A Agência Nacional de Energia Elétrica (Aneel) divulgou o calendário oficial para o anúncio das bandeiras tarifárias que vigorarão em 2026. Consumidores poderão acompanhar mensalmente as decisões que impactam diretamente o valor das contas de luz, com a primeira definição para o próximo ano marcada para 30 de janeiro.
O sistema de bandeiras tarifárias, implementado em 2015, é um indicador crucial dos custos variáveis associados à geração de energia elétrica no Brasil. As diferentes cores – verde, amarela e vermelha (em dois patamares) – sinalizam o custo adicional que os consumidores podem enfrentar, dependendo das condições de operação do Sistema Interligado Nacional (SIN). A bandeira verde, atualmente em vigor, não representa custo extra na fatura.
O Operador Nacional do Sistema Elétrico (ONS) é responsável por reavaliar mensalmente as condições de geração e a demanda por energia, elaborando previsões de custos que fundamentam a classificação das bandeiras. Essa análise permite antecipar a variação nos custos e informar os consumidores com antecedência.
As datas de divulgação foram estabelecidas para que os consumidores possam se planejar. Em fevereiro, a definição para março ocorrerá no dia 27. Em março, a bandeira de abril também será anunciada no dia 27. Já em abril, a Aneel informará a bandeira de maio no dia 24. O cronograma segue com a divulgação da bandeira de junho em 29 de maio; a de julho em 26 de junho; a de agosto em 31 de julho; a de setembro em 28 de agosto; e a de outubro em 25 de setembro. Para novembro, o anúncio será em 30 de outubro, e a bandeira de dezembro em 27 de novembro. A previsão para janeiro de 2027 será divulgada em 23 de dezembro de 2026.

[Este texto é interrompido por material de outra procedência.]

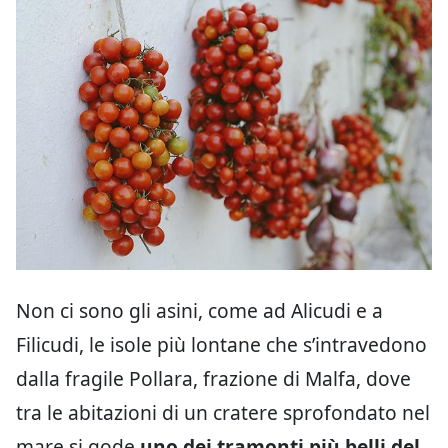
Non ci sono gli asini, come ad Alicudi e a
Filicudi, le isole più lontane che s’intravedono
dalla fragile Pollara, frazione di Malfa, dove
tra le abitazioni di un cratere sprofondato nel
mare si gode
uno dei tramonti più belli del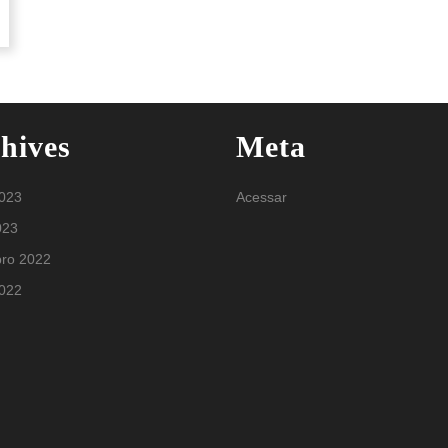
hives
Meta
2023
Acessar
023
ro 2022
2022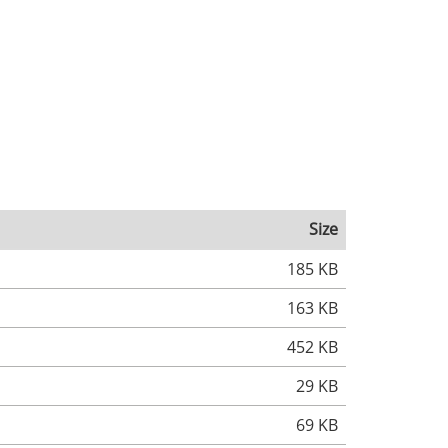
Size
185 KB
163 KB
452 KB
29 KB
69 KB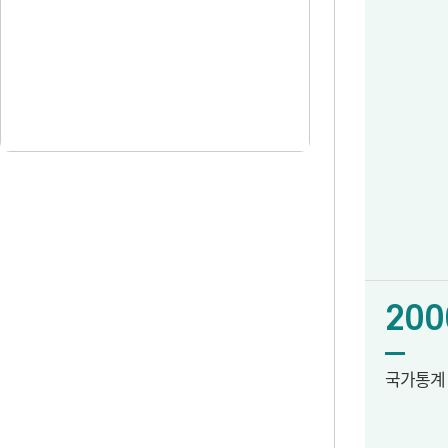
200
국가통계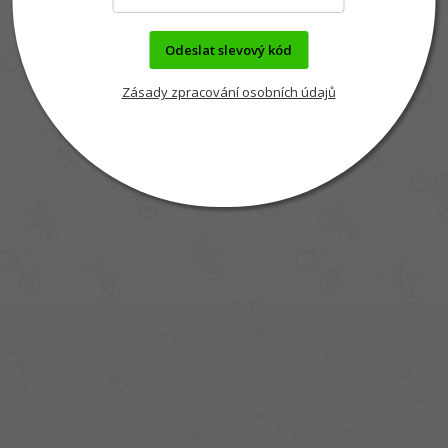
Odeslat slevový kód
Zásady zpracování osobních údajů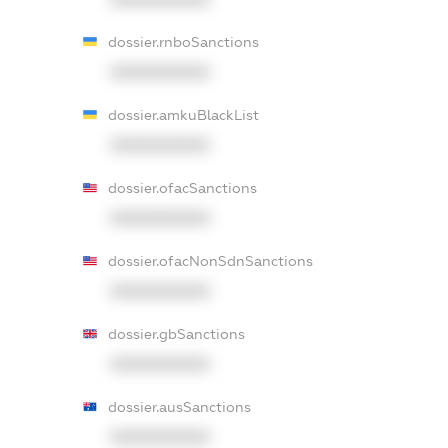
dossier.rnboSanctions
XXXXXXXXXX
dossier.amkuBlackList
XXXXXXXXXX
dossier.ofacSanctions
XXXXXXXXXX
dossier.ofacNonSdnSanctions
XXXXXXXXXX
dossier.gbSanctions
XXXXXXXXXX
dossier.ausSanctions
XXXXXXXXXX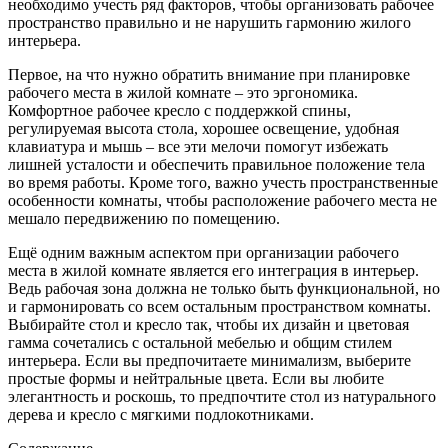
необходимо учесть ряд факторов, чтобы организовать рабочее
пространство правильно и не нарушить гармонию жилого
интерьера.
Первое, на что нужно обратить внимание при планировке
рабочего места в жилой комнате – это эргономика.
Комфортное рабочее кресло с поддержкой спины,
регулируемая высота стола, хорошее освещение, удобная
клавиатура и мышь – все эти мелочи помогут избежать
лишней усталости и обеспечить правильное положение тела
во время работы. Кроме того, важно учесть пространственные
особенности комнаты, чтобы расположение рабочего места не
мешало передвижению по помещению.
Ещё одним важным аспектом при организации рабочего
места в жилой комнате является его интеграция в интерьер.
Ведь рабочая зона должна не только быть функциональной, но
и гармонировать со всем остальным пространством комнаты.
Выбирайте стол и кресло так, чтобы их дизайн и цветовая
гамма сочетались с остальной мебелью и общим стилем
интерьера. Если вы предпочитаете минимализм, выберите
простые формы и нейтральные цвета. Если вы любите
элегантность и роскошь, то предпочтите стол из натурального
дерева и кресло с мягкими подлокотниками.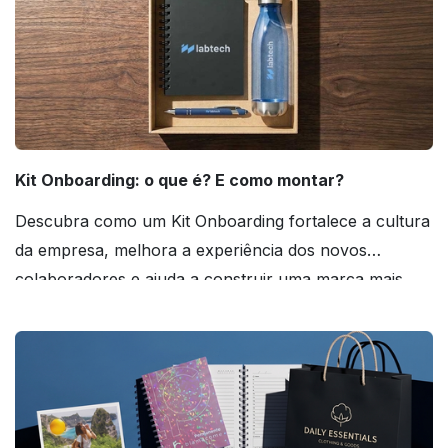
Kit Onboarding: o que é? E como montar?
Descubra como um Kit Onboarding fortalece a cultura
da empresa, melhora a experiência dos novos
colaboradores e ajuda a construir uma marca mais
forte! Confira!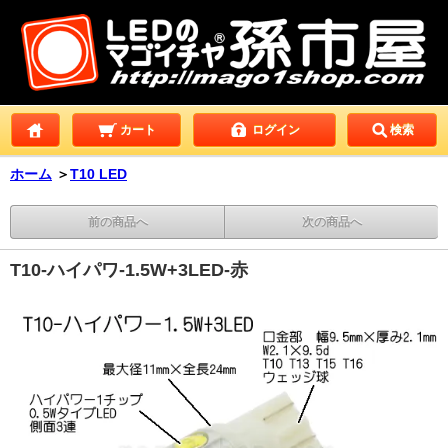
カート
ログイン
検索
ホーム
＞
T10 LED
前の商品へ
次の商品へ
T10-ハイパワ-1.5W+3LED-赤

É importante ressaltar que, anualmente, ao final do período úmido, em abril, a Aneel revisa e define os valores aplicados às bandeiras. Atualmente, a bandeira amarela adiciona R$ 1,88 a cada 100 kWh consumidos, indicando condições de geração menos favoráveis. Na bandeira vermelha Patamar 1, o acréscimo é de R$ 4,46 para cada 100 kWh. Já o Patamar 2 da bandeira vermelha, que representa as condições de geração mais custosas, eleva a tarifa em R$ 7,87 por 100 kWh consumidos.